[[ LISTED ENTRIES open ]]

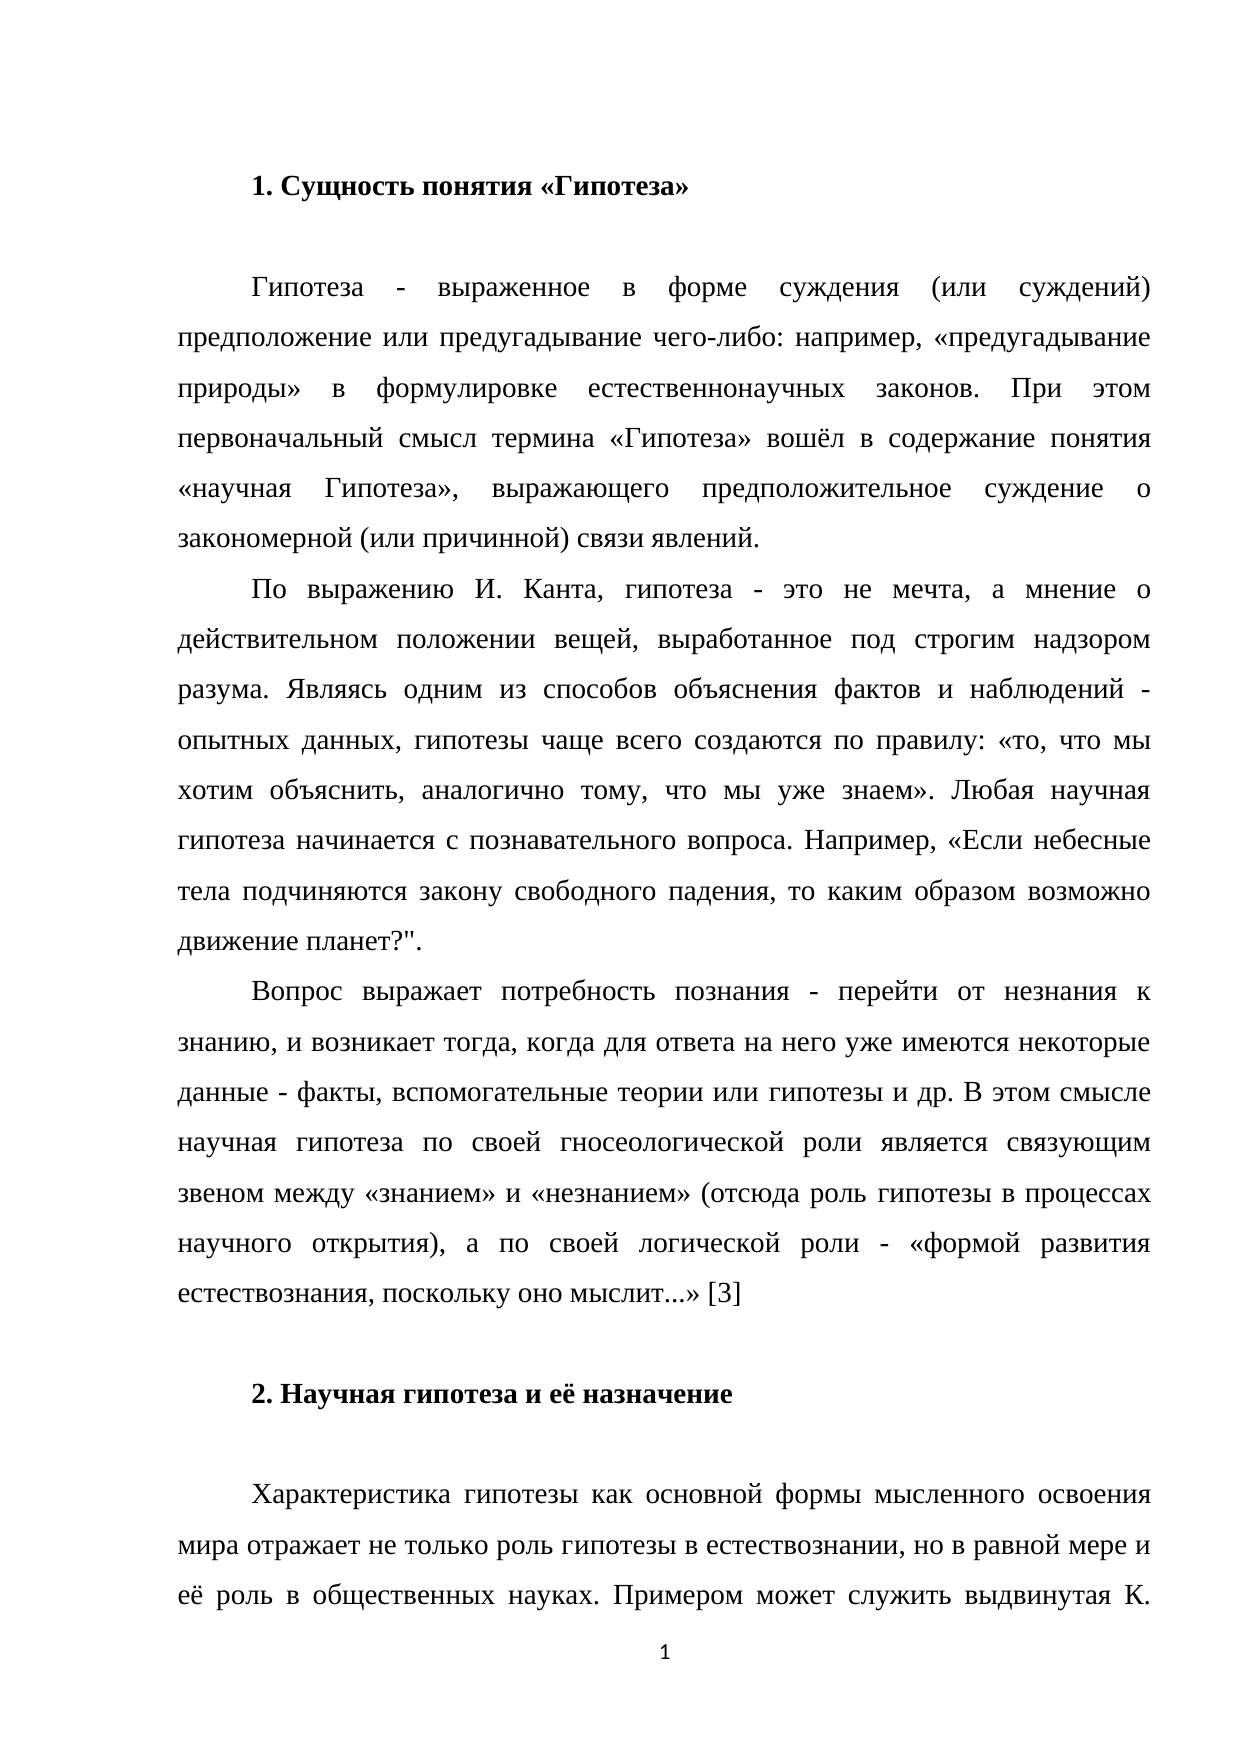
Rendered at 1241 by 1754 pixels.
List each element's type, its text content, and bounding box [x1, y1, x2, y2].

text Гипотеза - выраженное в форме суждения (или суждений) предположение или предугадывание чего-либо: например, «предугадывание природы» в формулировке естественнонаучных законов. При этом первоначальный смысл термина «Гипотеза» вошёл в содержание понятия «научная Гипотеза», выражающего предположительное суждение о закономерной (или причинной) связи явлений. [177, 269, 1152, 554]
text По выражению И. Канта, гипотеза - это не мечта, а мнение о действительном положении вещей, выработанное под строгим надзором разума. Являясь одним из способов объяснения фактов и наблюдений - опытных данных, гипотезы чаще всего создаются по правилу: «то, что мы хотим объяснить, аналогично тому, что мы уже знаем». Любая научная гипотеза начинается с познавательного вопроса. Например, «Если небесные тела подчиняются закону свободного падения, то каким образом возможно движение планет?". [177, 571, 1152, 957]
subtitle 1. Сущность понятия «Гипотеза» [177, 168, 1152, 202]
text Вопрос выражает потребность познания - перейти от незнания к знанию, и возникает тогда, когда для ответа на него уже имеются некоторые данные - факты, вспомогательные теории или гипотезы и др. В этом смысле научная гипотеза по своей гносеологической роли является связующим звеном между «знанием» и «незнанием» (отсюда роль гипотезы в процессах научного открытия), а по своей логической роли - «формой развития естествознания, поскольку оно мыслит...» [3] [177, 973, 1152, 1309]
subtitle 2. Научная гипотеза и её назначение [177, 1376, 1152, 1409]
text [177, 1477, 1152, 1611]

[[ LISTED ENTRIES closed ]]
[[ LISTED ENTRIES open ]]

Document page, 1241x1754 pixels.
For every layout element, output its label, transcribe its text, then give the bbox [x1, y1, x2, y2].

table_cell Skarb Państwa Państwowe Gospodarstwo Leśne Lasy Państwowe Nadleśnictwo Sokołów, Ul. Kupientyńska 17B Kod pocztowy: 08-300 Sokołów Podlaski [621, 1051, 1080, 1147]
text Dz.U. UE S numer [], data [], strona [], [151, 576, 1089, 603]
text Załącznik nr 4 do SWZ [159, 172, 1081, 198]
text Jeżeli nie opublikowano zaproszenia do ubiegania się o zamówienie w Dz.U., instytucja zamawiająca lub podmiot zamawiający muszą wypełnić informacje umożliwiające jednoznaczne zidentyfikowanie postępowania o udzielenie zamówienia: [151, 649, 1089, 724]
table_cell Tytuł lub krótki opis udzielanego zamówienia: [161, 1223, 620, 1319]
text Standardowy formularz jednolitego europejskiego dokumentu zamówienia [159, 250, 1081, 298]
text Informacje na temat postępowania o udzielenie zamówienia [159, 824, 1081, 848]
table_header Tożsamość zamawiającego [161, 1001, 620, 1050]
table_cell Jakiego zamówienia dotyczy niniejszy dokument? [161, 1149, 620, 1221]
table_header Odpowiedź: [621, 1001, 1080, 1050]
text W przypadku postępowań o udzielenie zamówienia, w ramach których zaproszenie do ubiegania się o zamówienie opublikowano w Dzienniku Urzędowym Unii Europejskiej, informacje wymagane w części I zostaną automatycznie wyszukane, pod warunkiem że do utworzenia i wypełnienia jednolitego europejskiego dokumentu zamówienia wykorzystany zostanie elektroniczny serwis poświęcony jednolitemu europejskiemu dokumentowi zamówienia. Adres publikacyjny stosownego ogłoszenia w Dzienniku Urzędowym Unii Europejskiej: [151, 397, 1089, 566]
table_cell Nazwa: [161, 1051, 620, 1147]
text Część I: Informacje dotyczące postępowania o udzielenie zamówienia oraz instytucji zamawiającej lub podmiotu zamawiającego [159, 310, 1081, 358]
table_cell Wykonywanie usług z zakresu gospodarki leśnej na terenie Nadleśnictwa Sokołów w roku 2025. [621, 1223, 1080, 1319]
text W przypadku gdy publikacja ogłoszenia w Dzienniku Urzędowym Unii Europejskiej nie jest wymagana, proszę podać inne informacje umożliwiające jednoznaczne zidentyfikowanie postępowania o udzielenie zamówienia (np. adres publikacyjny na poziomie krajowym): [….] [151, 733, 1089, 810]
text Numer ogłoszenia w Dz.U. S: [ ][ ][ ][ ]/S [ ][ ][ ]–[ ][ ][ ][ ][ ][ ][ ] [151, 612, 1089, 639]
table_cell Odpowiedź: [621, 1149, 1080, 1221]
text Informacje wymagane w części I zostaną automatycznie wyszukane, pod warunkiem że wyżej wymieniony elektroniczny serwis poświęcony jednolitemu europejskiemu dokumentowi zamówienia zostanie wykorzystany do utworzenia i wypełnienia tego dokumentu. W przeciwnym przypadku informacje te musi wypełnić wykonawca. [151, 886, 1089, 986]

[[ LISTED ENTRIES closed ]]

__THE PROBLEM__
Each line above that contains "element" must be copied out.

__TASK SOLUTION__
List each element's type, its text content, and bounding box [x1, y1, x2, y2].
For every layout element, output its label, transcribe its text, then give the bbox [x1, y1, x2, y2].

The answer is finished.